499. Thank you. I am desperate to go on to Mr
Rice and really hear about all these innovations in monitoring
in the home that we should be supporting, because I do not know
that many of know what is available?
(Mr Rice) The basic technology that the social alarm
business is built up on was either a personally-triggered alarm
or a fall alarm triggered by, what we call in the aerospace industry,
an uncontrolled descent, i.e. software that interprets the fall
and therefore can appreciate that the person falling is probably
unconscious, or certainly going to be hurt, and can trigger an
automatic alarm. Now that technology was the base for the business
of Tunstall and the base for the other social alarm providers
in the UK, it has moved on a lot from there, it has moved into
two areas. It has moved into the area of providing total care
support in the home; so, currently, the technology can provide
support, for example, against flood, against build-up of heat,
fire, intruder alarm, panic button, it can arm an intruder alarm
behind someone going up to their bedroom, or whatever. And when
you talk about the psychology of the elderly, of course, it is
not just about them actually not being well, it is also about
their perception of threat. So the technology is capable of offering
a very complete protection package to the elderly, which keeps
them at home, keeps their confidence up such that they can stay
at home, which clearly, from our point of view, because hospitals,
as you know, are very unhealthy places too, it keeps them at home,
it gives them a high quality life and keeps the will to live high,
which I believe, although we cannot prove this statistically,
extends their life. The other area in which the technology is
developing, and it is developing fast, is in what we call Telemedicine,
or Telehealth care, which is vital signs monitoring and disease
management; now this is where we can relieve the load on the acute
and intermediate healthcare sector even more profoundly, and that
is by measuring the vital signs of a person who is vulnerable.
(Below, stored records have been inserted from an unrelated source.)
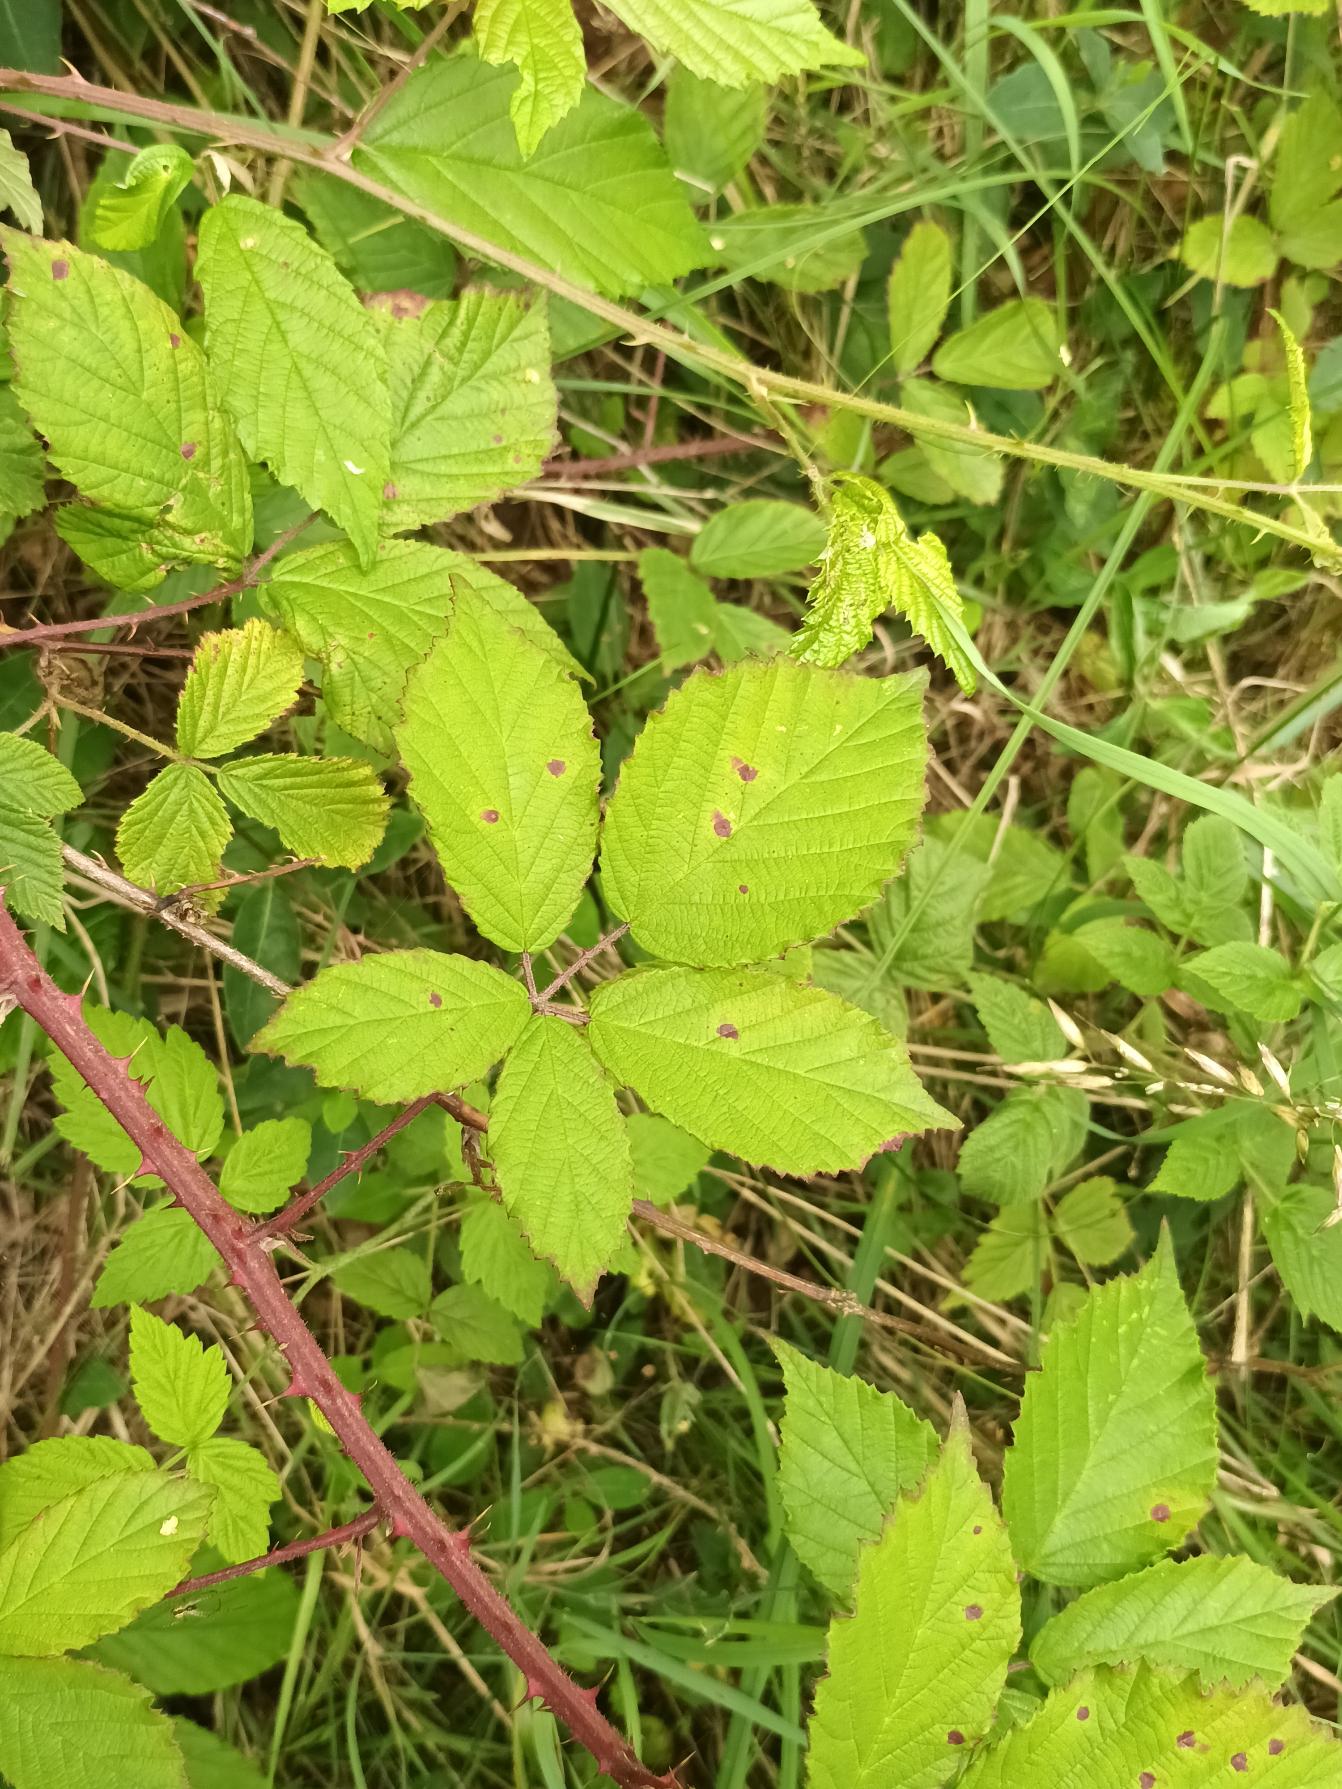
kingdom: Plantae
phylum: Tracheophyta
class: Magnoliopsida
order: Rosales
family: Rosaceae
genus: Rubus
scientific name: Rubus radula
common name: Rasperu brombær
And it is not necessarily someone who is elderly, there are 1.2
million people with diabetes in this country, and we think there
will be four million by 2010, it is a serious condition, with
acute episodic attacks and an overall, gradual deterioration,
which very much lends itself to Telemedicine care in the home,
to minimise the extent to which care is required in intensive
care units. But, equally, hypertension, with nine million sufferers,
asthma, with several million sufferers, there is a tremendous
number of conditions that do not necessarily affect the elderly,
with which technology can help to relieve the pressure on the
healthcare system. So that is why, when I look at the statistics,
I do not think the statistics on bed-blocking are wrong, but they
are measuring a fairly precise definition of bed-blocking; there
are things that technology could do to free other beds in the
system. Now what do we need to do to deploy it successfully; I
think we have a major job in educating and selling the benefits
of that to the clinicians, because, quite rightly, the clinicians
take great pride in direct and intense control of their patient
relationships and have a reluctance to embrace new technology.
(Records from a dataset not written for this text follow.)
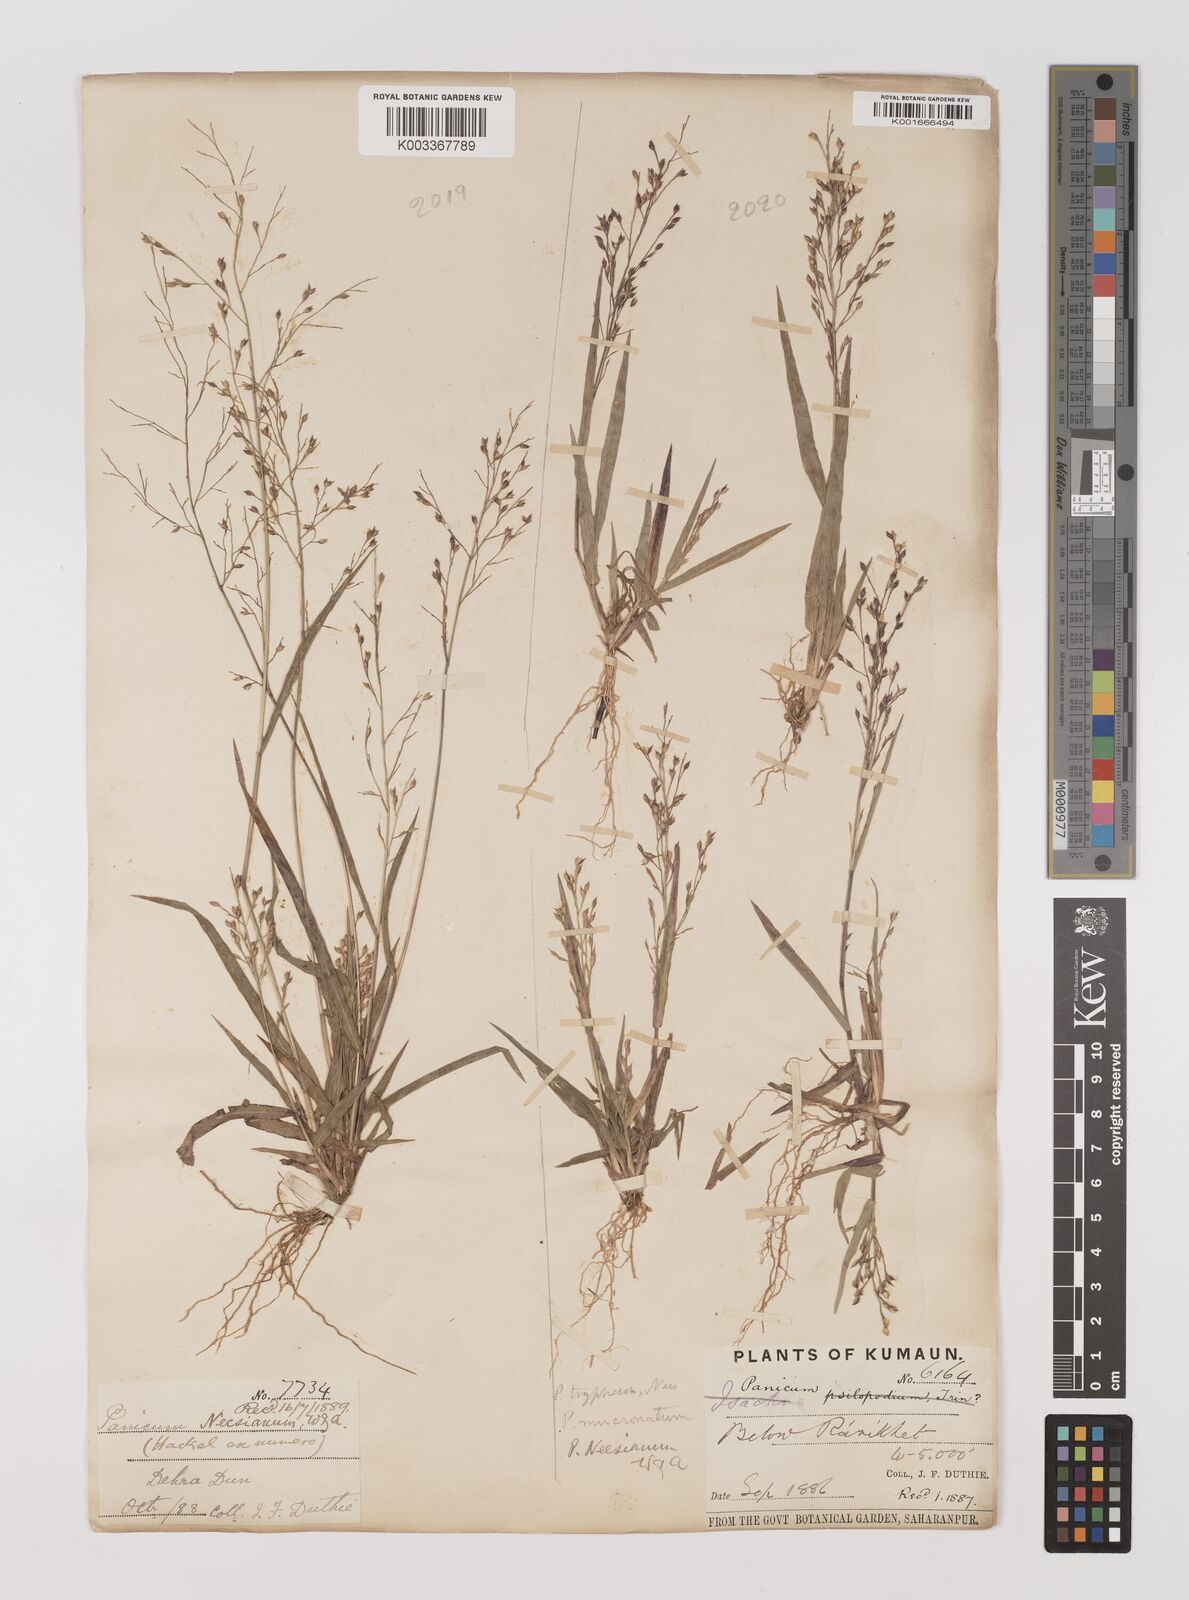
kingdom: Plantae
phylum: Tracheophyta
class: Liliopsida
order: Poales
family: Poaceae
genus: Panicum
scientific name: Panicum curviflorum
That is no fault of theirs, I think we really have not communicated
it well enough, and that is the job that we need to spend a lot
of time on over the next three to four years. It also needs, I
think, support at Government and local authority level, because,
properly encouraged, I suspect, it can have a very profound effect
on the pressures on the Health Service, in terms of reducing admissions
and minimising the need for additional investment. I am not saying
there is not substantial need, for new hospitals but we can help
to reduce the need. Building hospitals is not necessarily the
only answer, in our view, it is deploying techniques, technologies
and practices that reduce the need to use hospitals.